*** Opening of Selected text ***
The project also left a lot of bored workers looking for something to do with that cash. Though gambling had been as common in Las Vegas during Prohibition as any other American city, it was officially legalized in Nevada on March 19, 1931. Combined with liberalized divorce laws — a "quickie" divorce could be had with just six weeks of residency — visitors looking to get unhitched stayed at "dude ranch" resorts that pre-dated the sprawling Strip hotels that would be built in the coming decades.

With the Hoover Dam completed in 1936, the flow of public dollars began to dry up. Once again, Mother Nature played a hand in the city’s fortunes. The largely uninhabited surrounding land made southern Nevada an ideal location for a military base. On Jan. 25, 1941, the U.S. Army Air Corps set up a gunnery school for aviators. Nellis Air Force Base and its restricted ranges now cover more than 5,000 square miles — an area bigger than Connecticut. The Cold War also brought with it the creation of the nearby Nevada Test Site (about the size of Rhode Island) where nearly 1,000 atomic bombs would be detonated over the next four decades. Those defense dollars helped tide the city over through what might have been something of a cold streak. But the end of World War II meant the city would have to adapt to a peacetime economy.

“Then in 1945, down the road comes a little red sports car with a beat-up looking mug in a checked sports jacket and really hard eyes,” said Rothman. “And if you called him Bugsy, you might not live. People who knew him well called him Ben.”
*** Close of Selected text ***
## Complete the following
- A) Print the Las Vegas history passage from "With the Hoover" to "a peacetime economy.", inclusive.
- B) Answer these questions from the Las Vegas history passage:
(i) On what date was gambling officially legalized in Nevada?
(ii) In what year was the Hoover Dam completed?
(iii) What did the U.S. Army Air Corps set up on Jan. 25, 1941?
*** Opening of Information provided ***
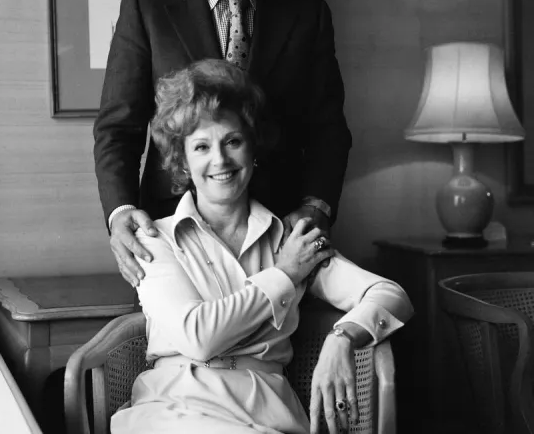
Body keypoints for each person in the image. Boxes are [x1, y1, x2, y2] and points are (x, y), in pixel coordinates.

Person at [111, 59, 413, 434]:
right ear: (183, 162)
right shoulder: (156, 239)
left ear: (254, 149)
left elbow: (390, 294)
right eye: (201, 146)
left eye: (232, 141)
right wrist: (285, 275)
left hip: (264, 414)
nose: (219, 160)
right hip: (173, 409)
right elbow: (198, 337)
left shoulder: (291, 240)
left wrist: (343, 338)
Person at [93, 0, 352, 287]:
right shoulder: (147, 8)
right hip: (171, 235)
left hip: (276, 237)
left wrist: (316, 207)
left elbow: (329, 131)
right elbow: (117, 128)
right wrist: (119, 213)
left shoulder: (309, 16)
*** Close of Information provided ***
## Responses for each task
- A)
With the Hoover Dam completed in 1936, the flow of public dollars began to dry up. Once again, Mother Nature played a hand in the city’s fortunes. The largely uninhabited surrounding land made southern Nevada an ideal location for a military base. On Jan. 25, 1941, the U.S. Army Air Corps set up a gunnery school for aviators. Nellis Air Force Base and its restricted ranges now cover more than 5,000 square miles — an area bigger than Connecticut. The Cold War also brought with it the creation of the nearby Nevada Test Site (about the size of Rhode Island) where nearly 1,000 atomic bombs would be detonated over the next four decades. Those defense dollars helped tide the city over through what might have been something of a cold streak. But the end of World War II meant the city would have to adapt to a peacetime economy.

- B)
(i) March 19, 1931
(ii) 1936
(iii) A gunnery school for aviators